From the listing that follows, reproduce only the lines from the one holding "321 356 1590" through the one holding "1070 431 4.02", both included, with no pictures.

++++

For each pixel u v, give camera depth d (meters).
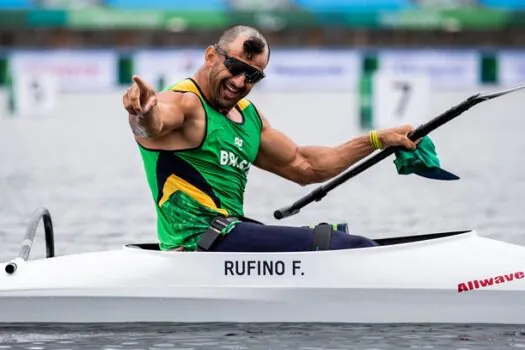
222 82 19.27
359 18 112.31
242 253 19.41
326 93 102.12
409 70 101.56
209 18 112.31
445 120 20.72
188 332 18.97
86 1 111.06
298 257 19.38
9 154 56.41
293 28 115.50
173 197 19.70
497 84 103.69
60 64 102.06
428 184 43.41
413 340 18.31
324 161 21.23
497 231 31.53
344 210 35.97
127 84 102.62
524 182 43.56
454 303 19.38
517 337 18.52
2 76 105.12
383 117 59.38
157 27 114.44
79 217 34.69
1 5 110.25
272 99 95.50
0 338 18.77
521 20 113.00
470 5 112.88
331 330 19.00
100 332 19.11
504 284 19.34
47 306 19.80
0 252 28.09
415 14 112.88
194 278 19.45
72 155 55.84
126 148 59.53
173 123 18.94
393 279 19.31
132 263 19.78
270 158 21.22
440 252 19.58
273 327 19.22
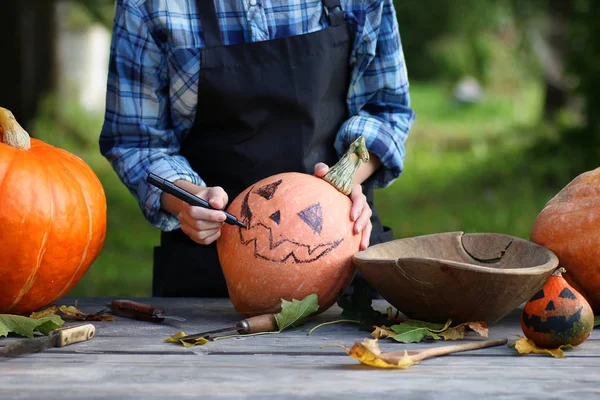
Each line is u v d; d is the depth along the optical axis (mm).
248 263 1845
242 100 2176
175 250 2361
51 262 1887
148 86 2221
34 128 11523
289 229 1839
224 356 1584
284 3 2203
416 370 1490
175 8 2143
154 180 1846
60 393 1344
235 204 1925
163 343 1688
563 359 1586
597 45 8047
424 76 21281
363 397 1333
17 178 1836
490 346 1686
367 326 1823
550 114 11859
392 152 2262
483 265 1967
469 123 17734
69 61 18297
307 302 1811
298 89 2180
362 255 1853
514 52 12828
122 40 2189
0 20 9547
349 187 1943
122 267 6297
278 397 1330
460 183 10133
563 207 1973
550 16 10891
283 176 1932
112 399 1318
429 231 7809
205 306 2127
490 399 1331
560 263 1957
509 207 8570
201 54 2139
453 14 13766
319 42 2189
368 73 2336
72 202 1907
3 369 1479
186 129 2291
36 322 1753
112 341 1704
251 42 2168
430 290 1719
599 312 2029
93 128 13703
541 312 1646
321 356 1590
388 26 2291
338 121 2330
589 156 8625
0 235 1803
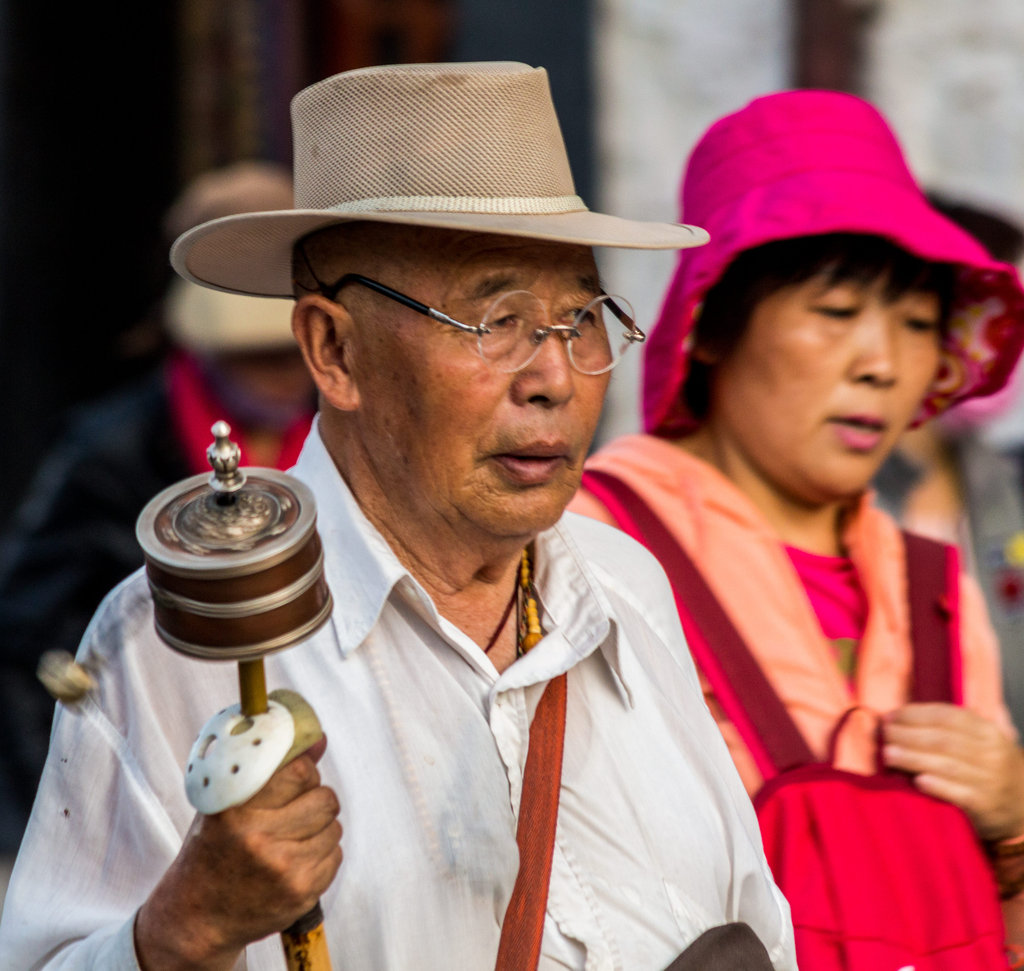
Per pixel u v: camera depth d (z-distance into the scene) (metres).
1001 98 13.57
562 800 5.22
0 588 10.93
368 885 4.72
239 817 4.15
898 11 13.62
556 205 5.13
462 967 4.80
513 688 5.20
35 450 18.27
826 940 6.11
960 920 6.26
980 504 9.50
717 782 5.67
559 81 14.30
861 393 6.98
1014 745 6.76
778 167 7.12
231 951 4.33
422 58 17.61
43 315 18.00
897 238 6.76
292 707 4.22
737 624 6.86
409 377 5.00
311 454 5.51
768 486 7.30
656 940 5.15
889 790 6.44
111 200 18.05
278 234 5.26
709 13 13.96
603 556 6.06
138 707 4.86
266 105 17.44
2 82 17.39
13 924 4.80
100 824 4.84
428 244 4.95
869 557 7.41
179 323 11.15
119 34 17.69
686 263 7.10
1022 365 11.70
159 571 4.02
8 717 10.81
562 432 5.03
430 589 5.34
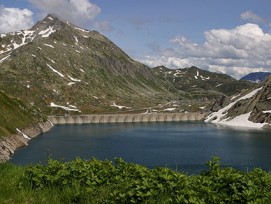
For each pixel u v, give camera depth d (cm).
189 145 11750
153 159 8762
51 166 1628
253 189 1288
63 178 1546
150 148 11025
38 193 1430
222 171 1458
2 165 1909
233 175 1372
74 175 1575
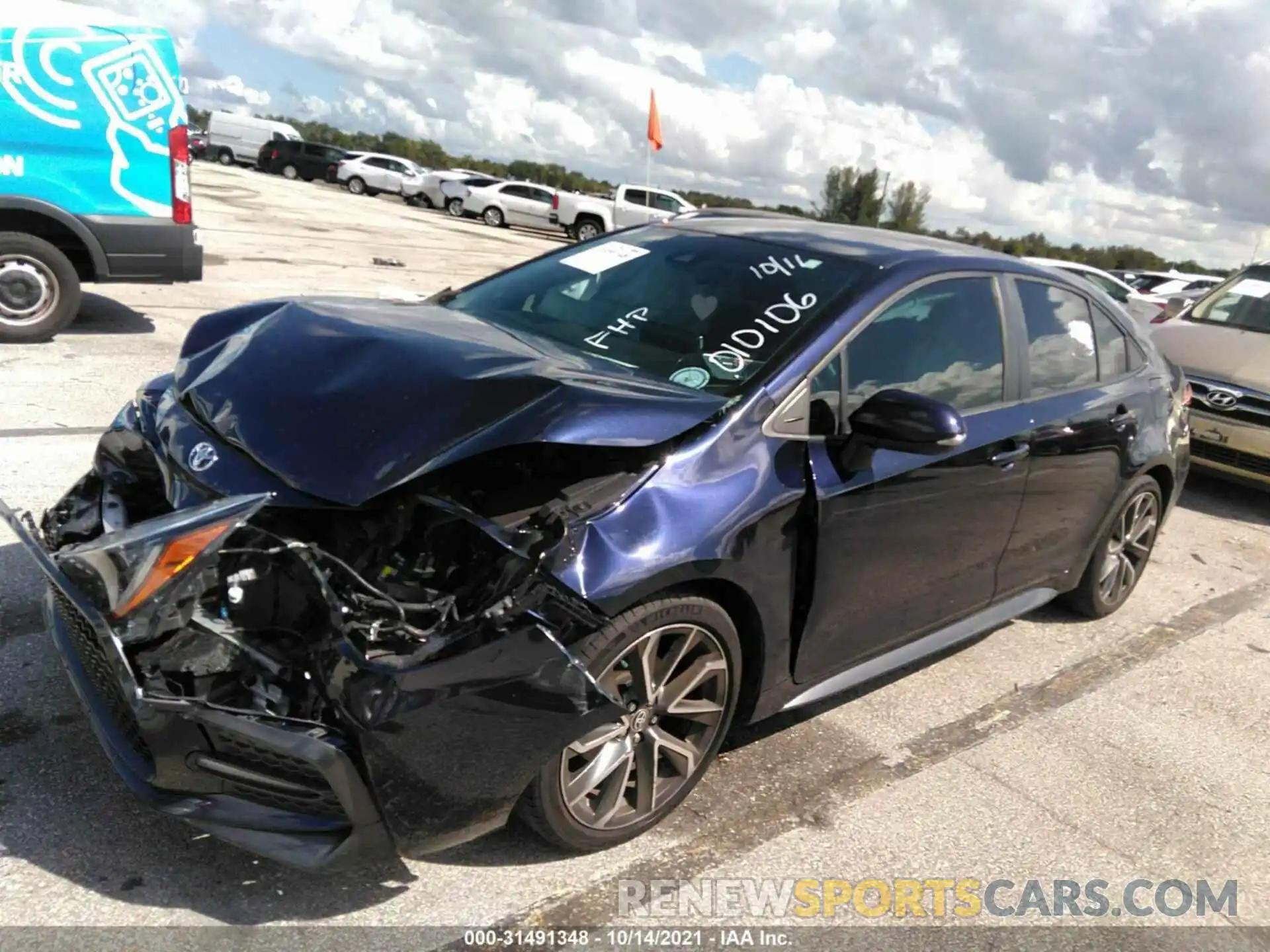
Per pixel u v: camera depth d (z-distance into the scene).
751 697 3.04
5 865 2.42
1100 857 3.11
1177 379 5.13
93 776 2.77
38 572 3.81
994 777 3.46
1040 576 4.31
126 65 7.09
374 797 2.27
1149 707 4.15
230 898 2.43
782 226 4.00
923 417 2.85
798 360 3.05
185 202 7.47
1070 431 4.02
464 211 32.03
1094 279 15.04
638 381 2.94
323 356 2.93
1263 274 8.31
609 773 2.67
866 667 3.47
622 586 2.46
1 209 6.97
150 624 2.27
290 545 2.38
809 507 2.92
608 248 3.96
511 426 2.52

++++

_Response area_:
321 356 1590
388 26 2291
338 121 2330
589 156 8625
0 235 1803
Per pixel u v: camera depth d (z-distance into the scene) (metres).
1001 98 13.57
562 800 5.22
0 588 10.93
368 885 4.72
239 817 4.15
898 11 13.62
556 205 5.13
462 967 4.80
513 688 5.20
35 450 18.27
826 940 6.11
960 920 6.26
980 504 9.50
717 782 5.67
559 81 14.30
861 393 6.98
1014 745 6.76
778 167 7.12
231 951 4.33
422 58 17.61
43 315 18.00
897 238 6.76
292 707 4.22
737 624 6.86
409 377 5.00
311 454 5.51
768 486 7.30
656 940 5.15
889 790 6.44
111 200 18.05
278 234 5.26
709 13 13.96
603 556 6.06
138 707 4.86
266 105 17.44
2 82 17.39
13 924 4.80
100 824 4.84
428 244 4.95
869 557 7.41
179 323 11.15
119 34 17.69
686 263 7.10
1022 365 11.70
159 571 4.02
8 717 10.81
562 432 5.03
430 589 5.34
For each pixel u v, give camera depth d (cm).
189 145 11750
153 159 8762
51 166 1628
253 189 1288
63 178 1546
150 148 11025
38 193 1430
222 171 1458
2 165 1909
233 175 1372
74 175 1575
Per pixel u v: camera depth d (z-distance into the scene).
751 697 3.04
5 865 2.42
1100 857 3.11
1177 379 5.13
93 776 2.77
38 572 3.81
994 777 3.46
1040 576 4.31
126 65 7.09
374 797 2.27
1149 707 4.15
230 898 2.43
782 226 4.00
923 417 2.85
798 360 3.05
185 202 7.47
1070 431 4.02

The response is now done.